The book also sheds light on one incident that had appeared to be a black mark on the payload specialist program. On the STS-51B mission in 1985, payload specialist Taylor Wang, a JPL scientist, was reportedly so depressed when his experiment in the Spacelab module malfunctioned that mission commander Bob Overmyer was worried about his mental health and had padlocked the shuttle’s hatch. Other members of the crew, though, believed that Overmyer overreacted; Wang returned to his experiment and, after repairs, was able to get it working again—another argument of the benefit of flying a payload specialist, the authors noted.

Later crews flying with payload specialists also saw padlocks on the shuttle hatch door, and assumed it was linked to Wang’s flight (although, in that case, the hatch was actually secured with duct tape, not a padlock.) However, the book states that there was another reason to lock the hatch that had nothing to do with the mental well-being of payload specialists: the hatch handle was often used as a towel rack by shuttle crews, and there was a concern dating back to the early shuttle missions that an astronaut pulling a towel off the handle could inadvertently move it to the open position.

“But then you’ll hear rumblings from other people, ‘Well, he’s not an “RA”—a real astronaut,’” Cenker recalls in the book. “It doesn’t really matter to me because I got to fly.”

The payload specialist program didn’t end with the Challenger accident, but the decision to stop using the shuttle for commercial satellite launches meant the end of flying company engineers or representatives of countries whose satellites were being deployed from the shuttle. More non-traditional payload specialists also went by the wayside with the end of the Teacher In Space and follow-on programs, although Barbara Morgan did eventually fly, albeit as a full-fledged astronaut. The last payload specialist to fly was Ilan Ramon, the Israeli astronaut on the ill-fated final mission of Columbia in 2003.

After all these years, are payload specialists now accepted by their astronaut peers? Not always. Bob Cenker, an RCA engineer who flew on final shuttle mission before the Challenger accident as a payload specialist (along with then-Rep. Bill Nelson), says he’s often treated equally at meetings of the Association of Space Explorers. “But then you’ll hear rumblings from other people, ‘Well, he’s not an “RA”—a real astronaut,’” he recalls in the book. “It doesn’t really matter to me because I got to fly.”

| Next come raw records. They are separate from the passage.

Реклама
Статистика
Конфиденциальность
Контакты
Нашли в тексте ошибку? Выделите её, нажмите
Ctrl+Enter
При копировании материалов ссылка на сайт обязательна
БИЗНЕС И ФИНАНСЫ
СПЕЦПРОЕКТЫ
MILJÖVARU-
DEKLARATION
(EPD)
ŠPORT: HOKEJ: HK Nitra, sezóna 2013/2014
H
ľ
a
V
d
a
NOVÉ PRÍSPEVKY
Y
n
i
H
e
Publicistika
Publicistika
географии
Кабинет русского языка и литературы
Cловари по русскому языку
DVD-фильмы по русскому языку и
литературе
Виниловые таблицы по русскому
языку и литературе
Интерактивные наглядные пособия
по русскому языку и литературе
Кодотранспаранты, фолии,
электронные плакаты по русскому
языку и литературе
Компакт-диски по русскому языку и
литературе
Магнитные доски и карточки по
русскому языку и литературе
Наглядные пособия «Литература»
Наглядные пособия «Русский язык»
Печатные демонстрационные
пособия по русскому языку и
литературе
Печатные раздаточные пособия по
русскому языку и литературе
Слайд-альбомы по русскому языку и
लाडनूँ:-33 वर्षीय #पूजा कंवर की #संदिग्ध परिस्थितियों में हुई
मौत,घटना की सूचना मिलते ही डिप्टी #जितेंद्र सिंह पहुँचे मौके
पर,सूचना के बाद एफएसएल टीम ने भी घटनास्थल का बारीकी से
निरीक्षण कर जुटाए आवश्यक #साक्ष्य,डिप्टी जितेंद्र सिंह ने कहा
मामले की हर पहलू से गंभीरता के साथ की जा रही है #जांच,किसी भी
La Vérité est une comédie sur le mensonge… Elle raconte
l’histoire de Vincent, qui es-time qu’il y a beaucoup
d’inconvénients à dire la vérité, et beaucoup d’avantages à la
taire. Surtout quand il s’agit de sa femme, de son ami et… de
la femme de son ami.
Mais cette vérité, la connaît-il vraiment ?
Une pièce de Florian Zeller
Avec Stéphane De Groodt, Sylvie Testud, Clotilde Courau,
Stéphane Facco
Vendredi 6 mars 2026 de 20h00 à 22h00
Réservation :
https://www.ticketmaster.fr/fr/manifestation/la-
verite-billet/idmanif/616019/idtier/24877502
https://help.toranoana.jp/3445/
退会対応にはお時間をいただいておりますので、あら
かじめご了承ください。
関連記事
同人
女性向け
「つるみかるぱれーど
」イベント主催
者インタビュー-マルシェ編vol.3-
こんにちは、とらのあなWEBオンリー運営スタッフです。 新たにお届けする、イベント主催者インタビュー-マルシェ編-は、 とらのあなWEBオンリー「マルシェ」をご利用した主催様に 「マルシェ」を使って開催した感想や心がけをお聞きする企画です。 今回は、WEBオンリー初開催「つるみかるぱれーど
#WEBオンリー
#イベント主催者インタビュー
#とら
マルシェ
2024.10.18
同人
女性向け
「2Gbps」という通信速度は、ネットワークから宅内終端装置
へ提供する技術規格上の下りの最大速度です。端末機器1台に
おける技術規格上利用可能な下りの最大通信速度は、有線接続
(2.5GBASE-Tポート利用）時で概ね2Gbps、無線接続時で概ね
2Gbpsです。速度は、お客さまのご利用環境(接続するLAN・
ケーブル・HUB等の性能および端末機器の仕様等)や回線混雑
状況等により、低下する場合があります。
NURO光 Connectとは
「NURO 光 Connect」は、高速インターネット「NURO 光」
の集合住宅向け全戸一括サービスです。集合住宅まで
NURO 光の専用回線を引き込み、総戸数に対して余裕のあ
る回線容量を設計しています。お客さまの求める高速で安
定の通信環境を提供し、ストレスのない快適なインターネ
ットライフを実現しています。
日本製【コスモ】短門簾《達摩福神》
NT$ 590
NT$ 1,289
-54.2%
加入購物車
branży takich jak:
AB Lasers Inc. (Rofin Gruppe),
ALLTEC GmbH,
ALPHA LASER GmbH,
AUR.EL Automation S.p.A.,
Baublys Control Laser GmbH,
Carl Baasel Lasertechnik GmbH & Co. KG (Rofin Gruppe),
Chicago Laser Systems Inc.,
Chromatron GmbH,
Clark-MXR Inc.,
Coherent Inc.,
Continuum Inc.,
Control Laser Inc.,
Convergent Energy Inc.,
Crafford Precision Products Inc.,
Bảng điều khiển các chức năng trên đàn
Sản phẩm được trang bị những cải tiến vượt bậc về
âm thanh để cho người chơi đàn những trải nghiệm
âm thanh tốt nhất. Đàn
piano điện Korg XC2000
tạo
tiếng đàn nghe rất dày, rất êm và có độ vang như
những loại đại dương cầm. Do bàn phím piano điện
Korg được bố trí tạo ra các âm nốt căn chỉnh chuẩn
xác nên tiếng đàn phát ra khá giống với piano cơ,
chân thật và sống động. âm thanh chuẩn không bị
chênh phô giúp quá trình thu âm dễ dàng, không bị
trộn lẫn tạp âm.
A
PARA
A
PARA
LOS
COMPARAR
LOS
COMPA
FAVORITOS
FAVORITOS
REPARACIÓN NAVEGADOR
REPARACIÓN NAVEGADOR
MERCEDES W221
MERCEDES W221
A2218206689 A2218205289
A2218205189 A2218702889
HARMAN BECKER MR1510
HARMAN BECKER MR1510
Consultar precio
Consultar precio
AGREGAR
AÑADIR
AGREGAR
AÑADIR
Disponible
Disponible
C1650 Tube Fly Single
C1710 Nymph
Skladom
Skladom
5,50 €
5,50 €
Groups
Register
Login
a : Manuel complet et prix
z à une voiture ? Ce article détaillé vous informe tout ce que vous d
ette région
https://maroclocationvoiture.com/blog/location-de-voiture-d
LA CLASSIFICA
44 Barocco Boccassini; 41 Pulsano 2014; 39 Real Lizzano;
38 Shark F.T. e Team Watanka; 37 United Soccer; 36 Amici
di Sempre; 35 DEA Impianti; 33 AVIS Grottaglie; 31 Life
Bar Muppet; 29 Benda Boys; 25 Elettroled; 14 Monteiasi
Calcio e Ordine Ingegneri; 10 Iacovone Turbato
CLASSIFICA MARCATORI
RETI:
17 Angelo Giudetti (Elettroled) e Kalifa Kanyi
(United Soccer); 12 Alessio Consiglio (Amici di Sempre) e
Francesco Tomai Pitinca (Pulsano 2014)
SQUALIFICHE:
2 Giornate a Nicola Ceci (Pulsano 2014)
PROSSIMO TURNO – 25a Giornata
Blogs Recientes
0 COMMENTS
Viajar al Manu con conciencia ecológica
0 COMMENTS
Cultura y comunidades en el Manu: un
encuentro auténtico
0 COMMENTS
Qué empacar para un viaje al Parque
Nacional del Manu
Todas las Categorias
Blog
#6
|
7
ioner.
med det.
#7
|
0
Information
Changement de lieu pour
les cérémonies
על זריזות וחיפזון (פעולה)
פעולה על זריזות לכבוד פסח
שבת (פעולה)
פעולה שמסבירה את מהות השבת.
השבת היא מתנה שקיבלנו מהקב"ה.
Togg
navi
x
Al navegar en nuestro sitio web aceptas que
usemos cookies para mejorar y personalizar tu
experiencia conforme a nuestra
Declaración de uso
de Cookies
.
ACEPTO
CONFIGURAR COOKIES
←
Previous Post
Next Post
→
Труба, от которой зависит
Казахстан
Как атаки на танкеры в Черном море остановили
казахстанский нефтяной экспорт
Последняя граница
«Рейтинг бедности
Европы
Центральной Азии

And, as Croft and Youskauskas note at the end of Come Fly with Us, the concept of the payload specialist may be making a comeback, although not with NASA. Both Blue Origin and Virgin Galactic have plans to fly experiments on their suborbital vehicles. In some cases, those experiments could be tended by someone—a company employee or someone involved with the development of that payload—during the mission: a payload specialist, in the purest sense of the term. Perhaps, like Cenker, they won’t care if they’re considered a “real astronaut” or not, as long as they get to fly.